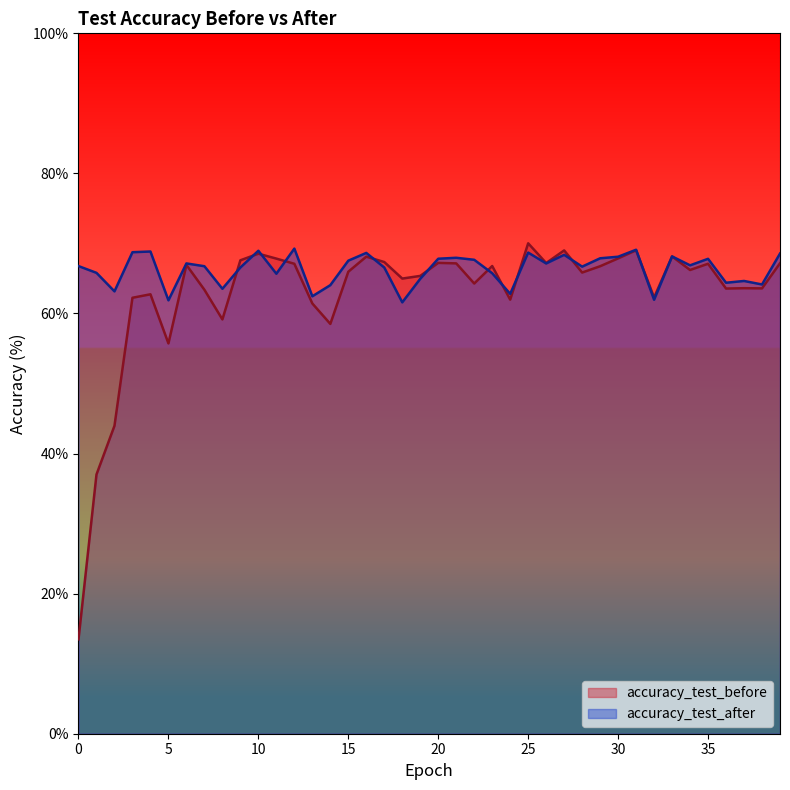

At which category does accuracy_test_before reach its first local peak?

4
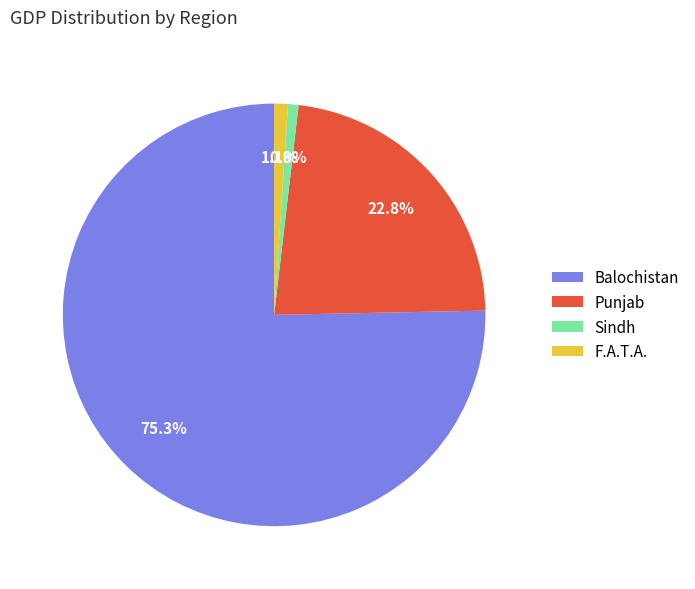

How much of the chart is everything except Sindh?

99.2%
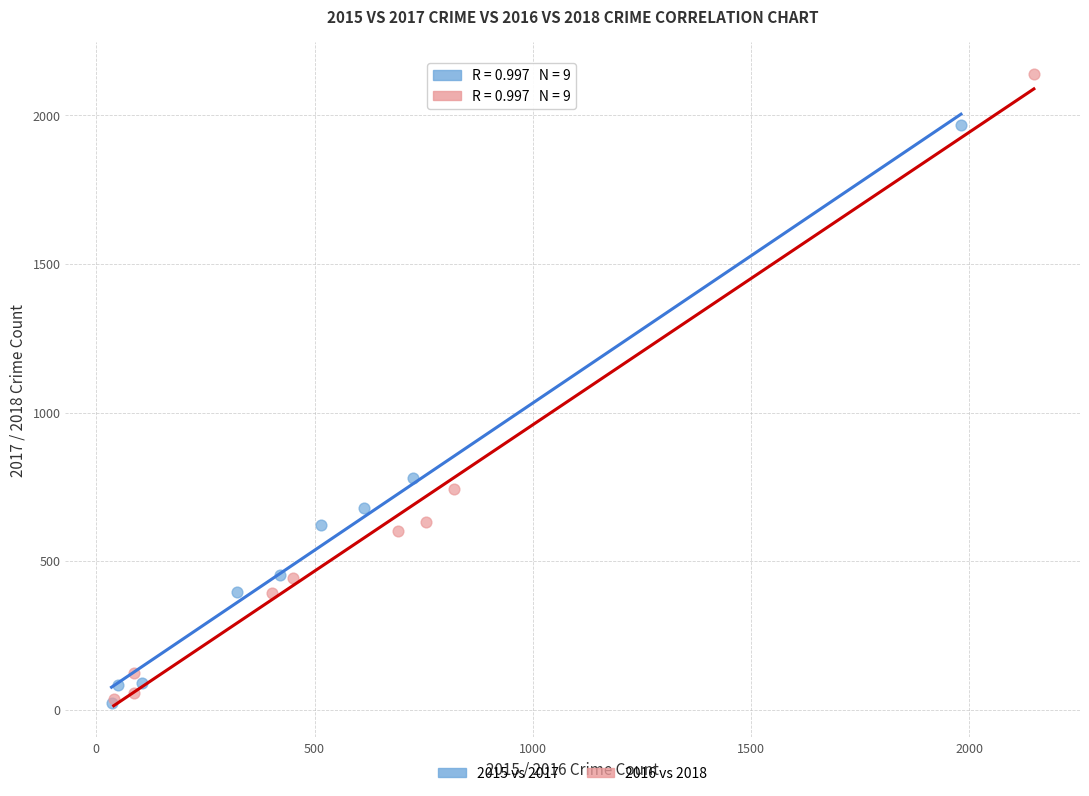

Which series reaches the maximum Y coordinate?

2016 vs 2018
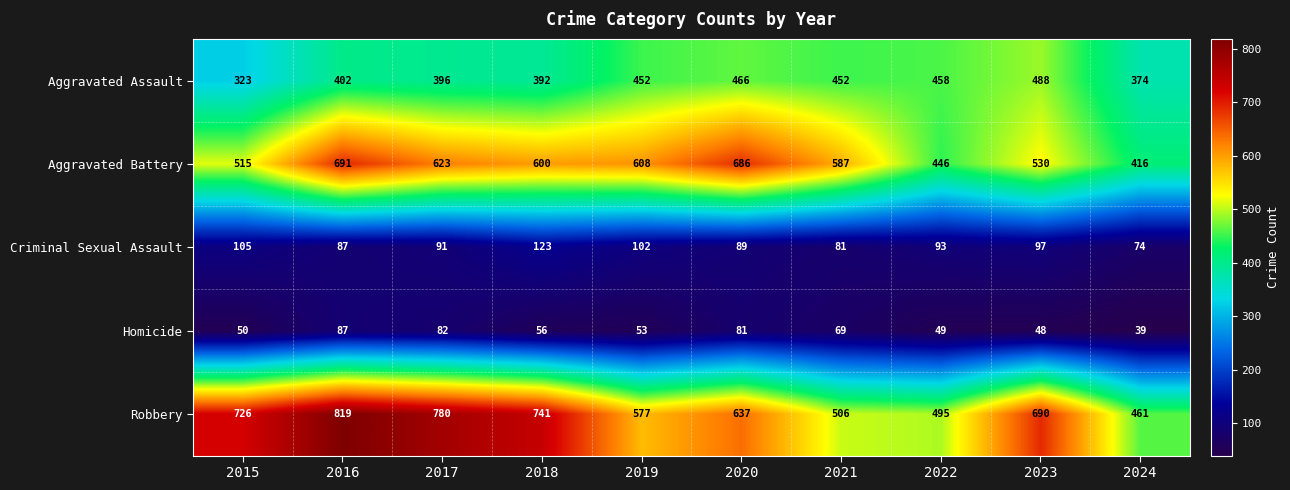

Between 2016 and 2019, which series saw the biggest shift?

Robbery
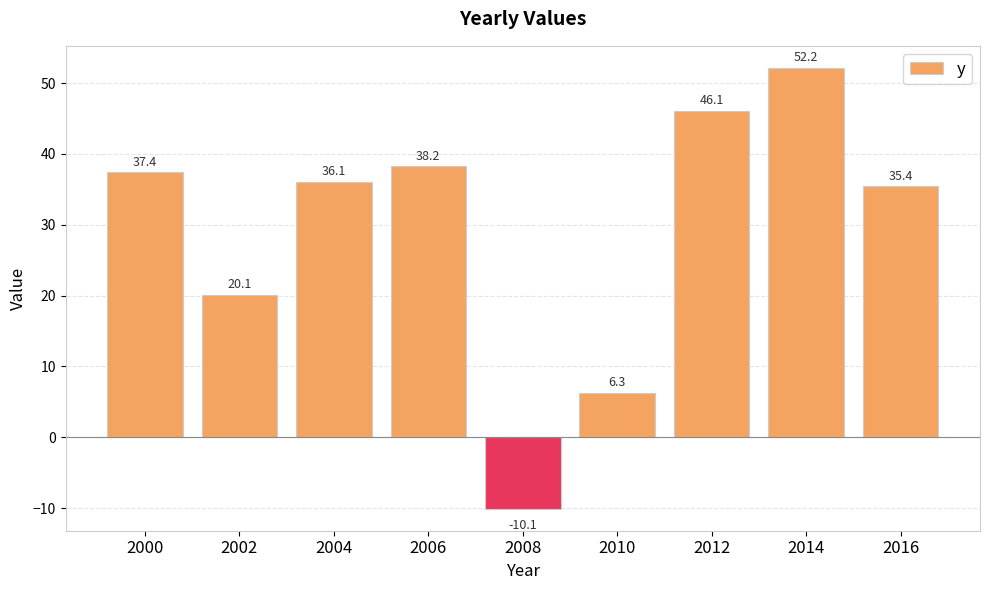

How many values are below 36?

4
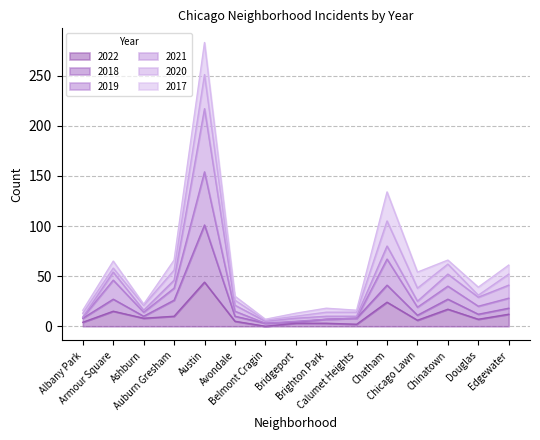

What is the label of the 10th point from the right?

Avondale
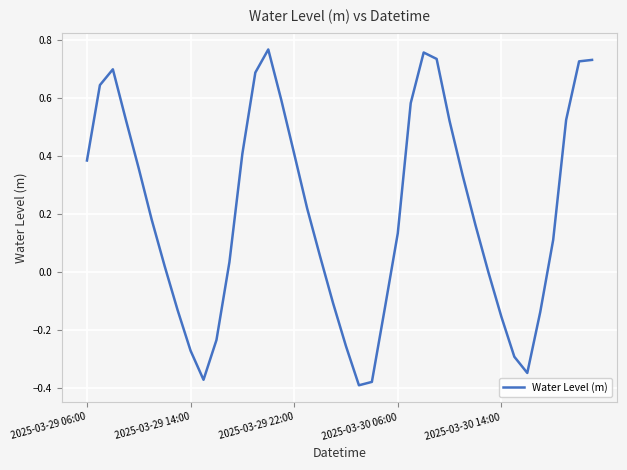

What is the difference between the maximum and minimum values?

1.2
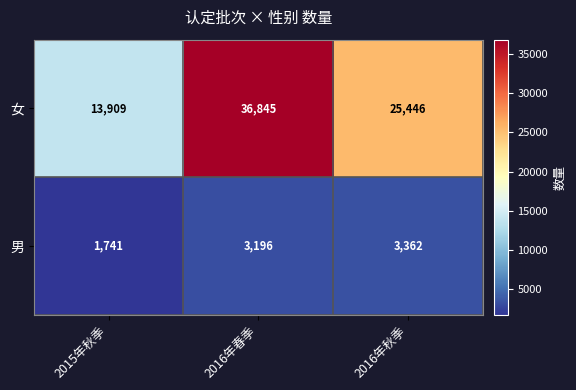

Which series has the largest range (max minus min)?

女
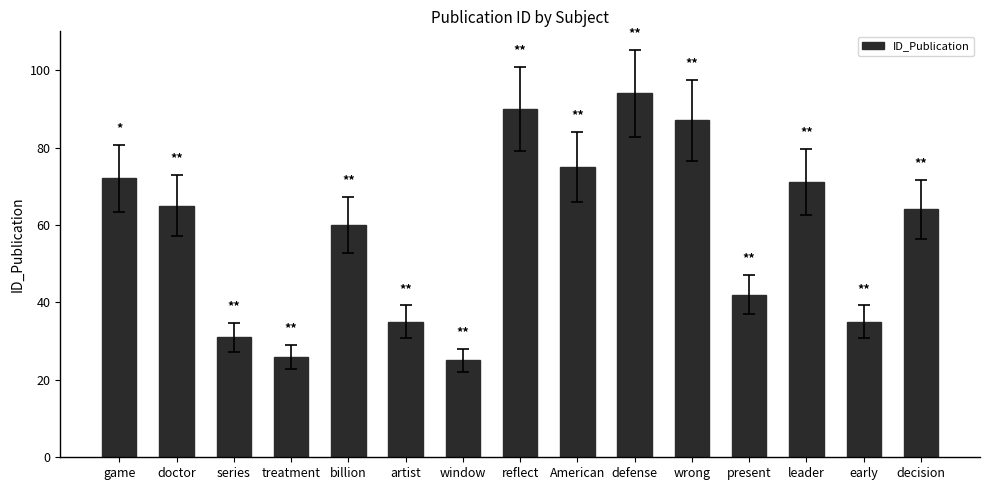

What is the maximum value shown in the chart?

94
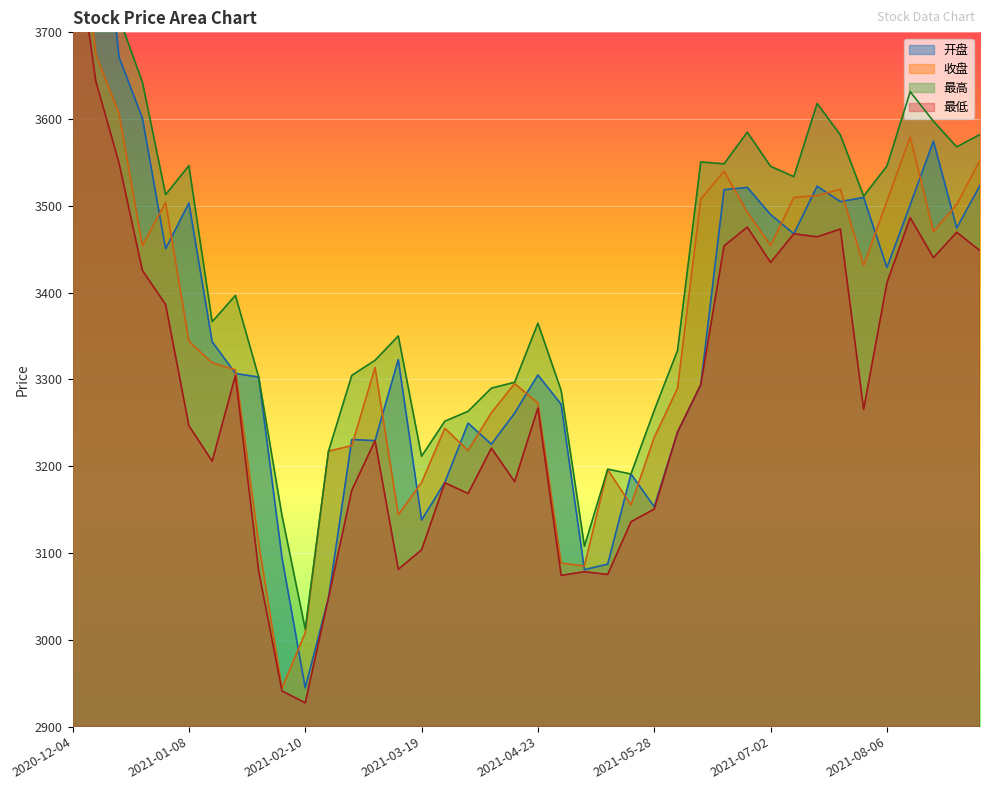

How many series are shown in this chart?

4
□ □ □ □ □ □ □
Swap every "chart" in the rows above for "graph" and write the rows out again with nothing else changed, leaving out the pictures.

At which category does accuracy_test_before reach its first local peak?

4

How much of the graph is everything except Sindh?

99.2%

Which series reaches the maximum Y coordinate?

2016 vs 2018

Between 2016 and 2019, which series saw the biggest shift?

Robbery

How many values are below 36?

4

What is the label of the 10th point from the right?

Avondale

What is the difference between the maximum and minimum values?

1.2

Which series has the largest range (max minus min)?

女

What is the maximum value shown in the graph?

94

How many series are shown in this graph?

4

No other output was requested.